WHAT YOU WILL DO
Search the data for the word "Child" and copy out every line that has it.

+===+

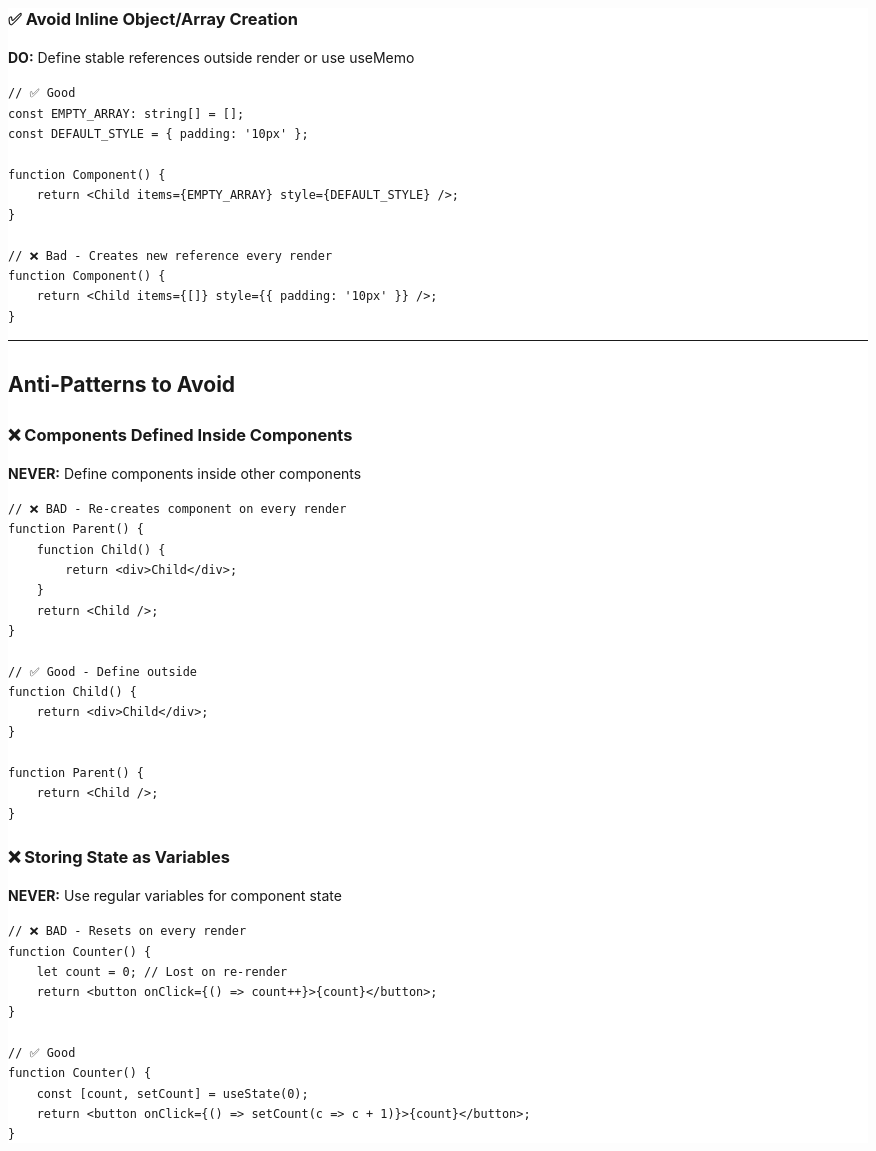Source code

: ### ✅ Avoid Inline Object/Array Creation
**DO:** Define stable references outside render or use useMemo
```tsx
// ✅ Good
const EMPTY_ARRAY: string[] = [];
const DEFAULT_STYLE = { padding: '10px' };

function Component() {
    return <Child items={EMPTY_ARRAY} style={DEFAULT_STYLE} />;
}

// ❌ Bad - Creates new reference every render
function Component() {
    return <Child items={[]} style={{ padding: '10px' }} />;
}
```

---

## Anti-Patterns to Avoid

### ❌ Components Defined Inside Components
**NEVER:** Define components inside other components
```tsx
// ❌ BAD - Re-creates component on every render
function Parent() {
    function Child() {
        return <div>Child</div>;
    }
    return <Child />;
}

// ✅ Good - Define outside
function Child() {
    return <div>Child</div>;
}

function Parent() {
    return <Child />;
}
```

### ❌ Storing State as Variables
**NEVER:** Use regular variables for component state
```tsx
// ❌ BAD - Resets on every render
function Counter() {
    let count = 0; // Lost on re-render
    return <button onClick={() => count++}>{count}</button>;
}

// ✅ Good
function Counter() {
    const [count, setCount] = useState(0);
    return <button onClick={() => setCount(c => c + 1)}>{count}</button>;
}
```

+===+

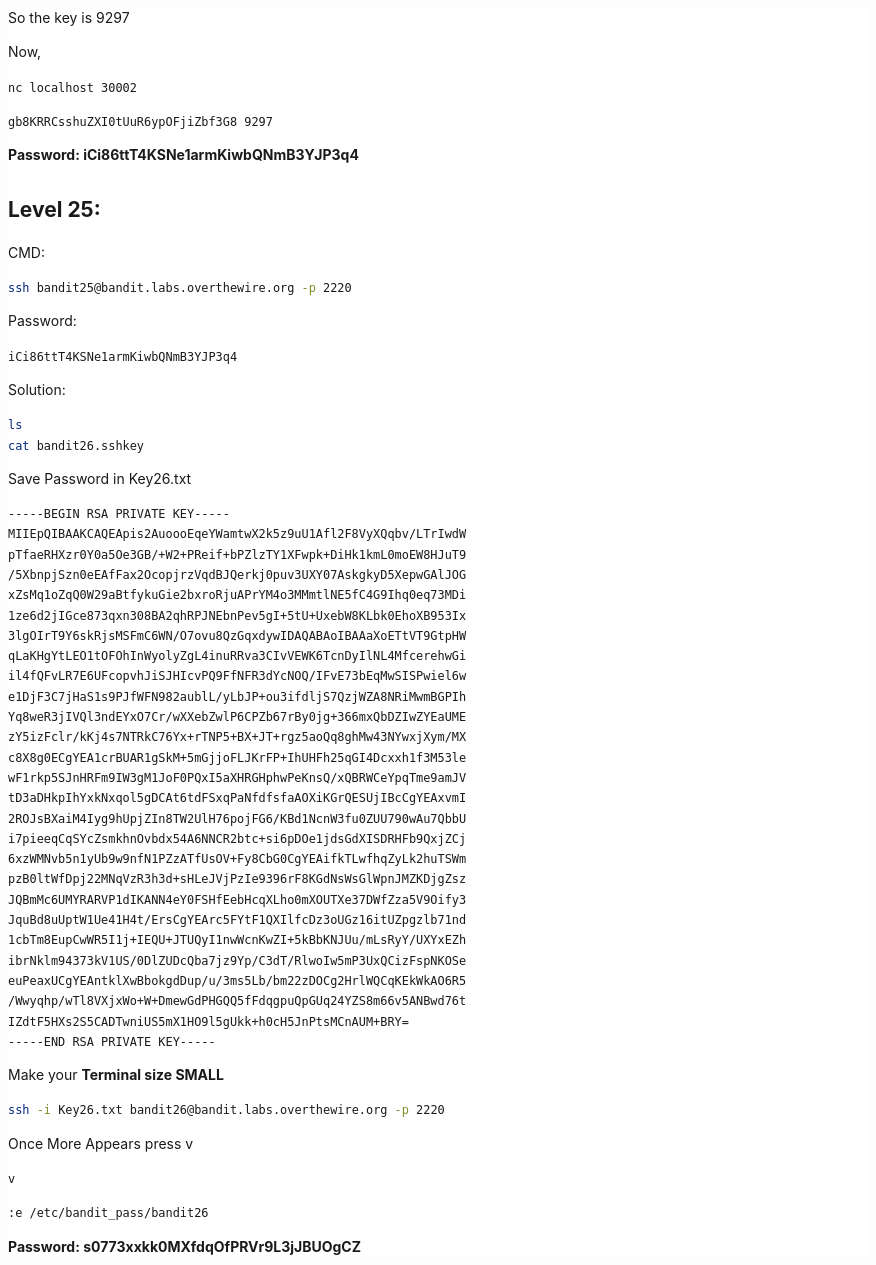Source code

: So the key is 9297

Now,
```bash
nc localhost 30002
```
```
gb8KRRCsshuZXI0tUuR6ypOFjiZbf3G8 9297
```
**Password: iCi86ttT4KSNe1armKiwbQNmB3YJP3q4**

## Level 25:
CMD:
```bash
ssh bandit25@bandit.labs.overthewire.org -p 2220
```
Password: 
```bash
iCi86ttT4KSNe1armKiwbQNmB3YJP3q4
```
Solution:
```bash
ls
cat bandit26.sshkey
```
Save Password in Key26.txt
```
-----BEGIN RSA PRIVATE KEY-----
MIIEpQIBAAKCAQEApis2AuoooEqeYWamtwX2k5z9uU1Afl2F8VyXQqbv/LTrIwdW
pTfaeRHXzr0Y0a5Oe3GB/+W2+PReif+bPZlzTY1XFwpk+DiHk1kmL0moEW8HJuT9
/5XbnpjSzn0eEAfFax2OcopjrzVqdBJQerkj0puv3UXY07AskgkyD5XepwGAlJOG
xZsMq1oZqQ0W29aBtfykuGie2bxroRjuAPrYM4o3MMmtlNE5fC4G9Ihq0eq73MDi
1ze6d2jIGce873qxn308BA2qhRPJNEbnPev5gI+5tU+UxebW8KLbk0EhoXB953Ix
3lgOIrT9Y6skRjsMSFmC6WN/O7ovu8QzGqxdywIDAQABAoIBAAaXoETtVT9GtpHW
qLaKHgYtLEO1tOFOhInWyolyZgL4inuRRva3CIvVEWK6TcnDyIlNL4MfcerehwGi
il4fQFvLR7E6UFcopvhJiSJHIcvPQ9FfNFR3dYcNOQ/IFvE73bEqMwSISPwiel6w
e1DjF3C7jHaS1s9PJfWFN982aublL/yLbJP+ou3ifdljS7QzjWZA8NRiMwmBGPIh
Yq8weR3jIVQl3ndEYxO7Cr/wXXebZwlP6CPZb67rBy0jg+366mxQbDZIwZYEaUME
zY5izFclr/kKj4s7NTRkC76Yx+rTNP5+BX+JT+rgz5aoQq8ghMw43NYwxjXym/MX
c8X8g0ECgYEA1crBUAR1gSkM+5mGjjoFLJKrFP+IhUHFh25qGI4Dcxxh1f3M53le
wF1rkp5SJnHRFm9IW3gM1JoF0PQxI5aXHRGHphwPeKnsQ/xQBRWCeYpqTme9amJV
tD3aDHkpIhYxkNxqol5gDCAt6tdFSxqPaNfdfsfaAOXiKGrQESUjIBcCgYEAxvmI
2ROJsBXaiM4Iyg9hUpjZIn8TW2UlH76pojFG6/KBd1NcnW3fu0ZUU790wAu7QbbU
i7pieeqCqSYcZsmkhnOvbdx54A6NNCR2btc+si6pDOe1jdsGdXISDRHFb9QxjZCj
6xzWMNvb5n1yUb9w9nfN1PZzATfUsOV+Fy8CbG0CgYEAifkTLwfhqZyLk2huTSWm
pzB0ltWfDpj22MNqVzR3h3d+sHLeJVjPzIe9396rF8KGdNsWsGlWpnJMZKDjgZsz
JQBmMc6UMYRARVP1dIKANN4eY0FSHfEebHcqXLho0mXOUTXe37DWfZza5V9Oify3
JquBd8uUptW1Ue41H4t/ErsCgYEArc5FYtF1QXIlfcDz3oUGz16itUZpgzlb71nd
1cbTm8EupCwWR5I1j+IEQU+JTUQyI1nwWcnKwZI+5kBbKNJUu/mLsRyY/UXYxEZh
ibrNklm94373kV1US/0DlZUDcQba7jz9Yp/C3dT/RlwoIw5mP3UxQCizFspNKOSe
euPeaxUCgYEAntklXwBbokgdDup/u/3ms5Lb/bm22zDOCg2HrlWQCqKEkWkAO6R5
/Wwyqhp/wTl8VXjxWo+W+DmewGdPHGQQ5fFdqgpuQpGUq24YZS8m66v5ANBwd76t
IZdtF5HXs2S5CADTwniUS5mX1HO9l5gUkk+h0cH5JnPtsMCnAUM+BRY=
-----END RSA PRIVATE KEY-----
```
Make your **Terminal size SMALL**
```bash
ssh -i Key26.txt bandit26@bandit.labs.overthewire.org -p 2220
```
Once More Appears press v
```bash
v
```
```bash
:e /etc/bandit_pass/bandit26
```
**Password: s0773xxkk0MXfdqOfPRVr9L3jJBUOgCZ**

+===+

WRITTEN SOLUTION
    return <Child items={EMPTY_ARRAY} style={DEFAULT_STYLE} />;
    return <Child items={[]} style={{ padding: '10px' }} />;
    function Child() {
        return <div>Child</div>;
    return <Child />;
function Child() {
    return <div>Child</div>;
    return <Child />;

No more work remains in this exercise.